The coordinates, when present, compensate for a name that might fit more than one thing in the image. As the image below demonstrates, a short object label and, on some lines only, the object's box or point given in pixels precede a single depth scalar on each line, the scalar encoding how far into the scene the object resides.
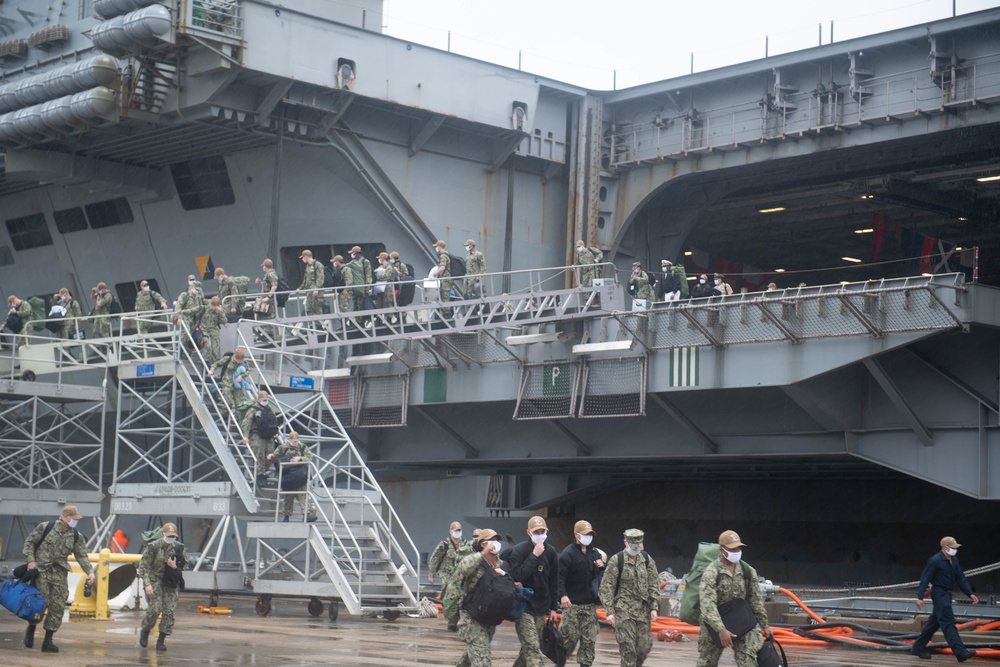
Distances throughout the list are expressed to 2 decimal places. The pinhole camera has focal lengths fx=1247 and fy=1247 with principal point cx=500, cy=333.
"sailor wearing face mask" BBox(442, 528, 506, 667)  11.08
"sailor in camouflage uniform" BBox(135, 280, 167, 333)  29.53
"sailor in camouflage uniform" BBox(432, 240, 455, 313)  27.94
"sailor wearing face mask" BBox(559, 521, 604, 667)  12.86
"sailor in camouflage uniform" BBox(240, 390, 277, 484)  22.25
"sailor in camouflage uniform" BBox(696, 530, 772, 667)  10.94
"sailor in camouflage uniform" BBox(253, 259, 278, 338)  28.00
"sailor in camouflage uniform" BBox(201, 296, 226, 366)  25.33
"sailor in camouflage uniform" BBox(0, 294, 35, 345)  30.23
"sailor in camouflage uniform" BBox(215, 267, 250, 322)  28.28
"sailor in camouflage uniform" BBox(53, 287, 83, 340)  31.61
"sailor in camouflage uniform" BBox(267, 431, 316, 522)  21.70
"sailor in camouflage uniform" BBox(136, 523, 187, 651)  15.31
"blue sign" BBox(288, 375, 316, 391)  24.94
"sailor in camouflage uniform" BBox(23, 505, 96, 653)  15.09
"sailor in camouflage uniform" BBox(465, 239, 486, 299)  27.98
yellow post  20.12
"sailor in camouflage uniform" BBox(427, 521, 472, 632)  19.95
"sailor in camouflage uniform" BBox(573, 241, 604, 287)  27.61
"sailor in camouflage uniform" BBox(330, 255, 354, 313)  27.84
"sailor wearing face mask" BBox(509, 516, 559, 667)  12.09
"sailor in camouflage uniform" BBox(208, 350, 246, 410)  23.42
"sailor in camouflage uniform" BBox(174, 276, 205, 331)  25.39
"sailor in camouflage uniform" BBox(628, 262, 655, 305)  27.25
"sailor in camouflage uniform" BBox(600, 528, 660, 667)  12.66
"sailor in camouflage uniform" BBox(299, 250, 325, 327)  27.83
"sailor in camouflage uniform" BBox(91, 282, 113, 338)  29.44
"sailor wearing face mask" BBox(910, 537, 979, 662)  16.50
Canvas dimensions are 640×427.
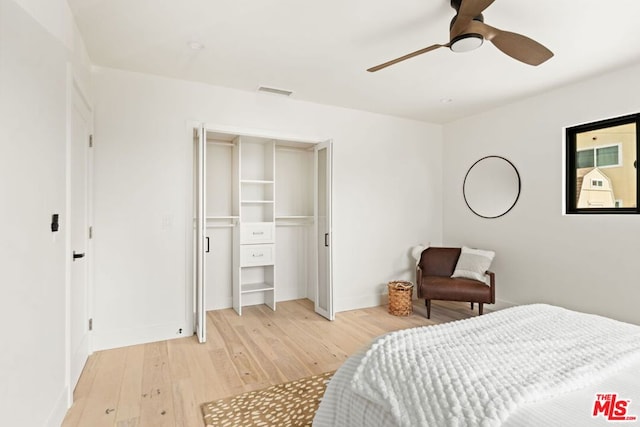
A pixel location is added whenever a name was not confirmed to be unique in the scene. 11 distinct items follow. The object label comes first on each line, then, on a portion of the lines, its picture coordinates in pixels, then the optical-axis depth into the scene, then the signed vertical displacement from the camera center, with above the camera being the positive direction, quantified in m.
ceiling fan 1.96 +1.09
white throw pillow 3.89 -0.60
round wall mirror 4.05 +0.35
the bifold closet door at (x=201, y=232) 3.06 -0.17
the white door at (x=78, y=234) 2.33 -0.16
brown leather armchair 3.66 -0.80
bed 1.01 -0.58
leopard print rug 1.96 -1.22
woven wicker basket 4.02 -1.04
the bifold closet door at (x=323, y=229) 3.81 -0.18
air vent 3.54 +1.34
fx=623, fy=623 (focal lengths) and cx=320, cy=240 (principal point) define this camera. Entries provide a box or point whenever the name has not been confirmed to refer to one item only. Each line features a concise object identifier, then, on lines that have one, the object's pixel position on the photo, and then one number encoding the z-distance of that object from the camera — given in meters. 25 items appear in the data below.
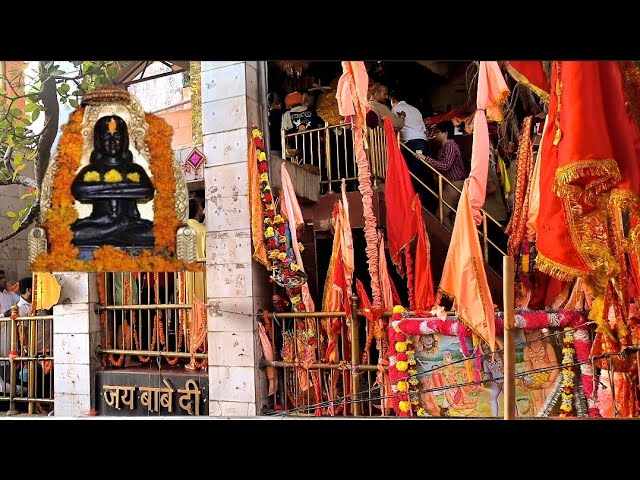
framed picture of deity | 5.57
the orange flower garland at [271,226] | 6.41
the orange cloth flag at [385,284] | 6.76
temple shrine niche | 5.63
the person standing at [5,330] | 7.76
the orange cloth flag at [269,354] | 6.52
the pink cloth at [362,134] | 6.25
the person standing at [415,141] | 8.50
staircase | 7.60
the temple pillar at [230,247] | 6.46
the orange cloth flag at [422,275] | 6.55
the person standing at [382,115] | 7.91
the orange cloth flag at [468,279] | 5.56
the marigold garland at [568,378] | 5.53
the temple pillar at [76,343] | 7.34
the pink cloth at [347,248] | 6.69
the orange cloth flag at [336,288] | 6.46
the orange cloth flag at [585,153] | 4.14
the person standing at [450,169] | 8.35
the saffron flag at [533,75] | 4.75
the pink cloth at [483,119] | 5.65
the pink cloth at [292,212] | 6.73
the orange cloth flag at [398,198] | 6.70
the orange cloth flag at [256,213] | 6.40
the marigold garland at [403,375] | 5.88
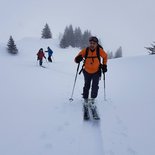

◆ ◆ ◆ ◆

▶ Task objective: Where a line of the records above holds the word "person", copy that line.

▶ Result for this task:
the person standing at [5,330] | 7.76
the person standing at [415,141] | 8.50
the person standing at [382,115] | 7.91
the person standing at [450,169] | 8.35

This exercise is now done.